Over time there has been some concern about the direction the country has taken. Conflating the related but separate concepts of federalism and inclusion, influential sections in the government, the political parties and the media have pressured donors to ease off on the social inclusion agenda. Even India has not been able to make much headway in its call for a more inclusive polity. New Delhi’s position today is a far cry from the post- 2006 period, when it was viewed almost as an arbiter of Nepal’s fate, having stood with the political parties and the Maoists against the monarchy and enforcing an end to the second People’s Movement by leaning hard on the king. But, India continued with its political games, such as engineering the formation of a political party, the Tarai Madhes Loktantrik Party, to counter the Madhesi Janadhikar Forum Nepal, which was viewed as being too independent with its own power base. It coddled the NC and the UML, to act as a counterpoise to the Maoists and their radical agenda, only to realise later that the NC-UML combination is in general a conservative force, and that this conservatism would affect how they would deal with the grievances of Madhesis as well.
The fracas over the 2015 constitution, including the blockade at the border with India, and the tepid concession to Madhesi demands granted by the UML government with the first amendment to the constitution, has laid bare the limits of India’s power. There is no sign at the time of writing that the second amendment, introduced in November 2016 to further assuage Madhesis, is going to get anywhere. But although India has lost a lot of leverage recently, geopolitical reality dictates that New Delhi will always remain a major player in Nepal’s politics. And, the terms and conditions of that engagement that will be decided by political developments on the Madhes issue.

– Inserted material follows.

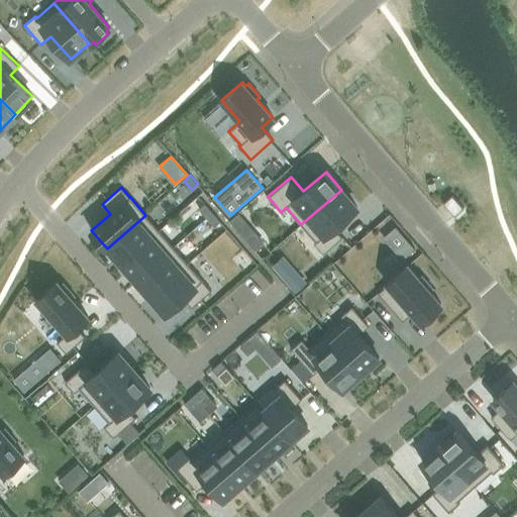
[(341,190),(301,224),(316,241),(313,243),(323,254),(342,237),(334,227),(356,208),(341,190)]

Whether one sees Nepal as post-conflict or in a new period of intense transition, it is clear that the war and the peace process have brought significant change. Communities on the periphery of Nepali politics and society – whether marginalised by culture, class, geography, gender or caste and ethnicity, or some configuration of these – have been at the centre of the struggle. But social justice is still a long way off for many Nepalis outside the prevailing elite. With the new constitution in place, which has been so symbolic as the culmination of Nepal’s transition ‘from war to peace’, advocates for inclusion may need to find new forums in which to negotiate change.